Anti-Olympic activists ramped up their rhetoric Thursday in hopes of attracting the attention of members of the world's press, who are in Vancouver this week for a briefing on the 2010 Winter Games. But their cries fell on local ears only.

A news conference held by the Olympic Resistance Network was well-attended by local media, but it appeared not one of the more than 200 members of the international media in the city for the official press briefing showed up.

That didn't stop activists from threatening to take whatever steps necessary to tell what they say is the other side of Vancouver's Olympic story.

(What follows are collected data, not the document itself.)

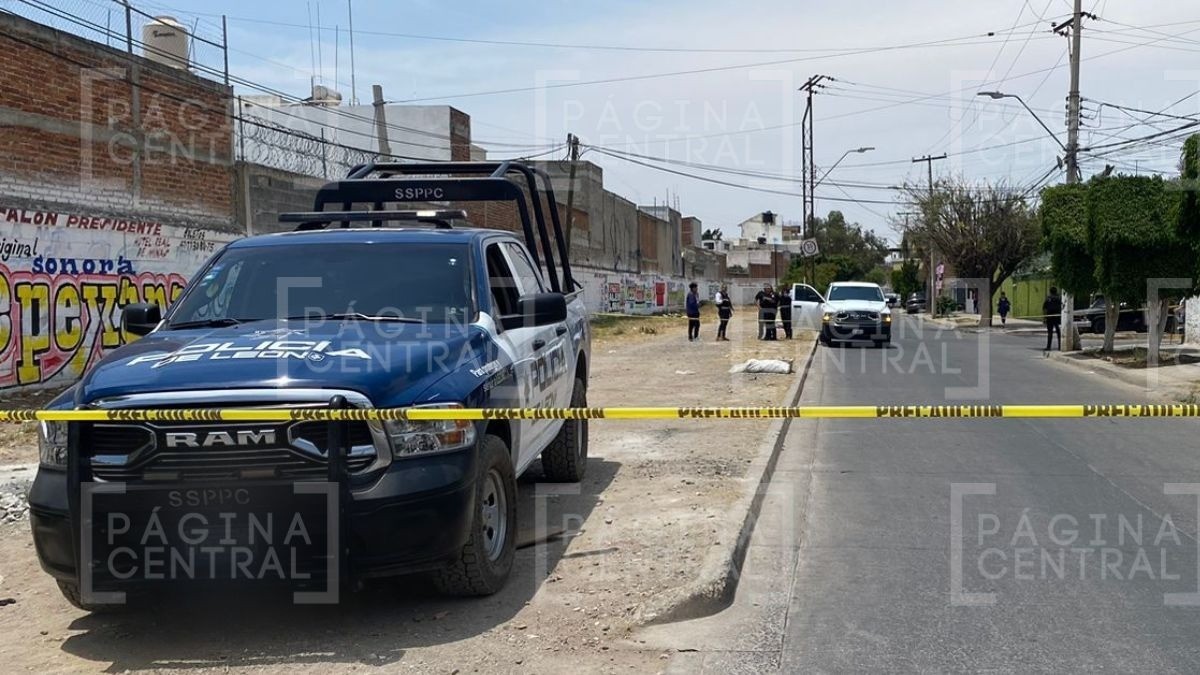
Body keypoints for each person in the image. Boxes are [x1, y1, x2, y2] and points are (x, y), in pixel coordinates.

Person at [1043, 286, 1063, 351]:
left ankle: (1048, 347)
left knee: (1050, 332)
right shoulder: (1059, 298)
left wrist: (1045, 317)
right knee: (1058, 332)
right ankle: (1060, 346)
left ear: (1050, 291)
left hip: (1050, 317)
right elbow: (1062, 306)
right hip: (1057, 317)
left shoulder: (1048, 298)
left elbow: (1044, 308)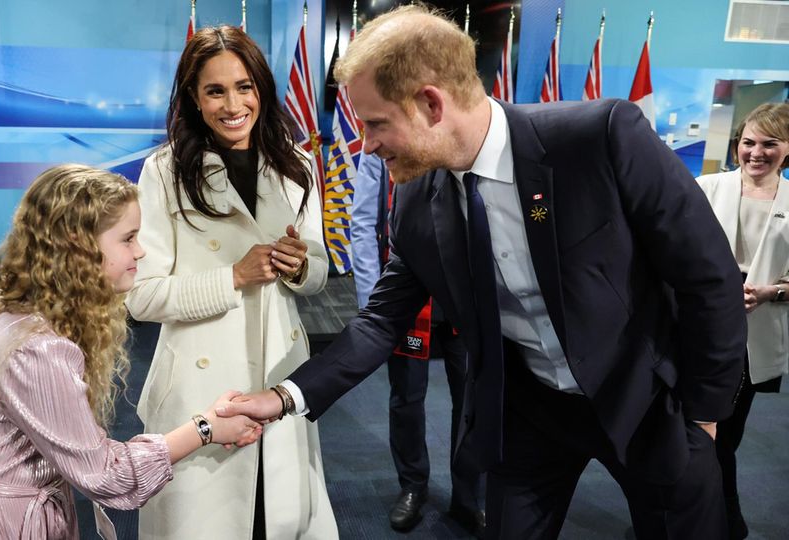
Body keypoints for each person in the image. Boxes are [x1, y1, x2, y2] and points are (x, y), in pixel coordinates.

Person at [219, 6, 747, 540]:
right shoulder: (416, 203)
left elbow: (707, 277)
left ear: (431, 102)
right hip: (530, 417)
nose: (369, 146)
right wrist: (283, 397)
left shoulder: (599, 138)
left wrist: (704, 414)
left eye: (376, 124)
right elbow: (380, 321)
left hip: (647, 403)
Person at [0, 164, 263, 538]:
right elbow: (106, 475)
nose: (141, 250)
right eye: (128, 238)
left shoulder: (21, 317)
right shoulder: (39, 349)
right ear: (77, 243)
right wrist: (205, 428)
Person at [125, 25, 337, 540]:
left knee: (276, 518)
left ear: (261, 89)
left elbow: (318, 270)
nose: (232, 104)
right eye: (214, 90)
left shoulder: (297, 163)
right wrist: (234, 277)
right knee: (208, 522)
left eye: (244, 86)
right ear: (194, 99)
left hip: (278, 372)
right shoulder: (164, 171)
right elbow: (141, 296)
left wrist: (300, 265)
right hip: (201, 390)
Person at [351, 151, 483, 532]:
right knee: (407, 397)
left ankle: (469, 494)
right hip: (409, 294)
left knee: (472, 397)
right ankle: (412, 487)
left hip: (464, 294)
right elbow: (363, 223)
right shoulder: (387, 142)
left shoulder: (462, 139)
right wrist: (374, 304)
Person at [695, 102, 789, 539]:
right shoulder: (704, 186)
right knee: (689, 436)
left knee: (723, 439)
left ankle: (723, 525)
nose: (756, 152)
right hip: (696, 333)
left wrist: (775, 291)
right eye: (748, 142)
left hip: (753, 340)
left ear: (787, 149)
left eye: (769, 143)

'It is pushing people into poverty. There is more violence. There is more destruction of land.'— Carol Martin, worker in Downtown Eastside

First Nations will throw up blockades if their traditional ways of life are disrupted by the Games, said Seis'Lom of the Stlatlimx band.

He said he is worried that security measures could prevent traditional activities, like hunting.

"Are they basically going to shut everything down just because the Olympics are here?" he asked. "We're saying that doesn't happen on Indian land."

Concerns also cover the social and environmental destruction activists say is wrought by the Games.

"The [positive] impact of the Olympics is not as great as they say it is," said Carol Martin, an aboriginal woman who works in Vancouver's Downtown Eastside.

"It is pushing people into poverty. There is more violence. There is more destruction of land. Are we not looking and watching the news that we are disturbing the animals out there when the bears come out and they blame you for not looking after your garbage?"

One major concern to some local residents is the impact on housing.

Since the bid was awarded, it is estimated that more than 1,300 beds of low-income housing have been lost as developers seek to flip low-income spaces into more profitable tourist or student accommodations in advance of the Games.

To try and live up to its pledge that no one will be made homeless by the Olympics, the Vancouver Organizing Committee has funded additional beds in a local shelter and still has another $250,000 in its budget for other housing initiatives.

The province and local governments have also taken over several low-income housing projects and have promised to have more beds available by 2010.

Opposition to the Games comes from all corners of Vancouver's vibrant activist community.

The Olympic Resistance Network is a blend of poverty, aboriginal and social justice groups who have come together under the banner of No Olympics on Stolen Native Land.